Segment Open

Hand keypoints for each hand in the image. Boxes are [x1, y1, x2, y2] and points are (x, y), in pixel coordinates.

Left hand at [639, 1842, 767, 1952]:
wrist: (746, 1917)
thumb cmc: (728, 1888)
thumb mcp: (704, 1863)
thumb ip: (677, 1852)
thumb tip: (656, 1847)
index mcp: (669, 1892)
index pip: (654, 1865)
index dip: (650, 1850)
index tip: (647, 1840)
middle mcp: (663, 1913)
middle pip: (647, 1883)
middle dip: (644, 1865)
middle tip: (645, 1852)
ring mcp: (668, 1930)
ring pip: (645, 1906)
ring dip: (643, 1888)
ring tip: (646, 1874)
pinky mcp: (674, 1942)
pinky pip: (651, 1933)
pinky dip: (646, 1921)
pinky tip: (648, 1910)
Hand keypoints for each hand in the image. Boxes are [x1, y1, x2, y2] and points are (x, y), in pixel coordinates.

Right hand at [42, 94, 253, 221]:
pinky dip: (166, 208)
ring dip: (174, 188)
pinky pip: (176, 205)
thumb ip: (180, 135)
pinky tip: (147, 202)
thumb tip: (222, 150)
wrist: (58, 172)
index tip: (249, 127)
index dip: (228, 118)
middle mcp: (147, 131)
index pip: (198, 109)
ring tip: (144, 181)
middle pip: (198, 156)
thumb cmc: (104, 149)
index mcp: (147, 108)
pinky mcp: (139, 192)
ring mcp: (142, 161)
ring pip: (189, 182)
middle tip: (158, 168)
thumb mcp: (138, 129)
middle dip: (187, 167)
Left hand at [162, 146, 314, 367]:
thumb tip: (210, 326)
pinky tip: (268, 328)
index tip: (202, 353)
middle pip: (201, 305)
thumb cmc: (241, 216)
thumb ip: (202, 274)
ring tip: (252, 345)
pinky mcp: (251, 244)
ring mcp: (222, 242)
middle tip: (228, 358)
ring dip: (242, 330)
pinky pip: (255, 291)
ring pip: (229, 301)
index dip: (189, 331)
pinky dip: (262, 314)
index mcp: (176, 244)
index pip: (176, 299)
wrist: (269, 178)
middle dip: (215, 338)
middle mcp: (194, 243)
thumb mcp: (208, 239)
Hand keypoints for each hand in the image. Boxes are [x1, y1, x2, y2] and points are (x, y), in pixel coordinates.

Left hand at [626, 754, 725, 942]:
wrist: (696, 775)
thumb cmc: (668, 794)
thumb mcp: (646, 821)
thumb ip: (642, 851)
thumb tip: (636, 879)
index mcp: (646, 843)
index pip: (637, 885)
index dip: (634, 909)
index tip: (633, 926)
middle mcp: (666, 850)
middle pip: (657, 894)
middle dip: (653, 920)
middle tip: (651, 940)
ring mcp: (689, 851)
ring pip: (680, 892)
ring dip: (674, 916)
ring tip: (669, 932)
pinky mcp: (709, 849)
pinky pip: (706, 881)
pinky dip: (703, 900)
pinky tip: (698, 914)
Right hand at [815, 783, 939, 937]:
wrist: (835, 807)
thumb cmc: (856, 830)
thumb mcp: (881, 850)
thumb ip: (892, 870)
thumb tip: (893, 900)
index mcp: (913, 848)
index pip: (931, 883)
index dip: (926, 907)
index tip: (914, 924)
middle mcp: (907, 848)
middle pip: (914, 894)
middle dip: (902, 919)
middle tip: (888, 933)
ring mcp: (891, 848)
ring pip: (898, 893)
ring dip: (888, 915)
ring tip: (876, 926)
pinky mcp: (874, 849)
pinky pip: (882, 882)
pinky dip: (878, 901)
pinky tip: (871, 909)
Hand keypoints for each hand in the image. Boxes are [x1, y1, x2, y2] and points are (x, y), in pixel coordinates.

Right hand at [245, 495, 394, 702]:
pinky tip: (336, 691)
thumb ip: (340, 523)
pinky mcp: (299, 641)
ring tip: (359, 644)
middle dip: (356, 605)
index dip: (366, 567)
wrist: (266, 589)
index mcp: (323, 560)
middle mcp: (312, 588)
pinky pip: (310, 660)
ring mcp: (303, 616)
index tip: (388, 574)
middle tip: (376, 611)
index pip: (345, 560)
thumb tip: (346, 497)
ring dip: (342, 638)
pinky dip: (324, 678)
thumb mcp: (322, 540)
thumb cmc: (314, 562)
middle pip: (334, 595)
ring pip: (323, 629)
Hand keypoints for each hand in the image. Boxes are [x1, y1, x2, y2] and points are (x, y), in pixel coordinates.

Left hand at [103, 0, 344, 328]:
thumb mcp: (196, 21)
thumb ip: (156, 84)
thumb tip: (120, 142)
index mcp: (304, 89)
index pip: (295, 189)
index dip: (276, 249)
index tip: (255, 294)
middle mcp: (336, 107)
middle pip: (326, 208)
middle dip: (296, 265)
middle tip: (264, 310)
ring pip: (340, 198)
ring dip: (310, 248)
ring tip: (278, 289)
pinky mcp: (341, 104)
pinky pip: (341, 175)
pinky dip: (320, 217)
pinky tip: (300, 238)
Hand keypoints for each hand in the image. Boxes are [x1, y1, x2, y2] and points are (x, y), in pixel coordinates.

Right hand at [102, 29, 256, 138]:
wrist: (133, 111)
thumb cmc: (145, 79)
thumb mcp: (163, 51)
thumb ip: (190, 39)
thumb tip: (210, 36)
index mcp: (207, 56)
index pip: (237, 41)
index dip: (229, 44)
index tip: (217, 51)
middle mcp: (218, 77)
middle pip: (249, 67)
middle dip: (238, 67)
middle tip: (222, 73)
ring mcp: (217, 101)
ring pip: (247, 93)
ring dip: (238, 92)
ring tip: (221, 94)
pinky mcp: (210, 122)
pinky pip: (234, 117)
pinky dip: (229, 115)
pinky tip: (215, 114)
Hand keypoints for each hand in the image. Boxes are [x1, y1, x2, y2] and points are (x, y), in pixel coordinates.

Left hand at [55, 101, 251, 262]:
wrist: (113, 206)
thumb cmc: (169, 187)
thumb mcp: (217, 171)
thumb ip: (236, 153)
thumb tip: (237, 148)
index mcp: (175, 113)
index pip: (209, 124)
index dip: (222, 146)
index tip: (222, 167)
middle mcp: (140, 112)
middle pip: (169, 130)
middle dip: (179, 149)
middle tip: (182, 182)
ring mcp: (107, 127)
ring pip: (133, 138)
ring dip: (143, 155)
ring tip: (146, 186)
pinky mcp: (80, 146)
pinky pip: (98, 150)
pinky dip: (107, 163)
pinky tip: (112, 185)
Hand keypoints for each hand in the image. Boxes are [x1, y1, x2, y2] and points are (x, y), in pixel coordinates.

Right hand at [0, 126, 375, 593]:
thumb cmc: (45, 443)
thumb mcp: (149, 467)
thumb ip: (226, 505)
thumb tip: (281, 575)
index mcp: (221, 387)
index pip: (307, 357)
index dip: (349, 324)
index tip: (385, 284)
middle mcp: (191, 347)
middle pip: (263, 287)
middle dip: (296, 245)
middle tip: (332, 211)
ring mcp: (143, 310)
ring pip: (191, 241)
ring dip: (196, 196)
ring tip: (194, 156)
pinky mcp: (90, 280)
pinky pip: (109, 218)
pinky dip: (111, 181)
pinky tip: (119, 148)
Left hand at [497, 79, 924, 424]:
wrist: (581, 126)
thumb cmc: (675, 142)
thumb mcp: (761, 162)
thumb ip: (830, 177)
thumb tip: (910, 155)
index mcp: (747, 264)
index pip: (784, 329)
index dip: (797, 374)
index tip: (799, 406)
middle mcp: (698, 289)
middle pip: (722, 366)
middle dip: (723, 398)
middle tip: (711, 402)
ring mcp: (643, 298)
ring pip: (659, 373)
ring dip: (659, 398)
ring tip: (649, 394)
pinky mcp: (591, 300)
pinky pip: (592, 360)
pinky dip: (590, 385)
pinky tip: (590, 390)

Segment Closed

• **Your goal**
Out of the data above, give again only the lines starting at the one holding "ring mcp: (222, 242)" and ending at the one holding "index dip: (366, 567)", unchanged.

• **Answer to this problem**
ring mcp: (222, 242)
middle tip: (228, 358)
ring dip: (242, 330)
pinky pip: (255, 291)
ring pip: (229, 301)
index dip: (189, 331)
pinky dip: (262, 314)
index mcp: (176, 244)
index pip: (176, 299)
wrist: (269, 178)
middle dip: (215, 338)
middle mcp: (194, 243)
thumb mcp: (208, 239)
Hand keypoints for each hand in the image. Boxes are [x1, y1, x2, y2] and points are (x, y), in pixel coordinates.

Left hand at [626, 754, 725, 942]:
wrist: (696, 775)
thumb cmc: (668, 794)
thumb mcp: (646, 821)
thumb ip: (642, 851)
thumb tip: (636, 879)
index mcp: (646, 843)
index pip: (637, 885)
index dip: (634, 909)
index tip: (633, 926)
middle mcp: (666, 850)
middle pip: (657, 894)
middle dip: (653, 920)
middle tip: (651, 940)
ring mcp: (689, 851)
ring pip: (680, 892)
ring dip: (674, 916)
ring tip: (669, 932)
pinky mcp: (709, 849)
pinky pip: (706, 881)
pinky dip: (703, 900)
pinky tip: (698, 914)
Right hand at [815, 783, 939, 937]:
wrist: (835, 807)
thumb cmc: (856, 830)
thumb mcp: (881, 850)
thumb ip: (892, 870)
thumb tip: (893, 900)
index mcp: (913, 848)
index pip: (931, 883)
index dip: (926, 907)
index tip: (914, 924)
middle mcp: (907, 848)
middle pip: (914, 894)
middle dip: (902, 919)
middle tip: (888, 933)
ring mcp: (891, 848)
ring pip: (898, 893)
ring dip: (888, 915)
ring tip: (876, 926)
pinky mcp: (874, 849)
pinky pip: (882, 882)
pinky dip: (878, 901)
pinky tip: (871, 909)
Hand keypoints for each hand in the image. Boxes are [x1, y1, x2, y2] and points are (x, y), in pixel coordinates.

Right hand at [245, 495, 394, 702]:
pinky tip: (336, 691)
thumb ip: (340, 523)
pinky mcp: (299, 641)
ring tip: (359, 644)
middle dip: (356, 605)
index dip: (366, 567)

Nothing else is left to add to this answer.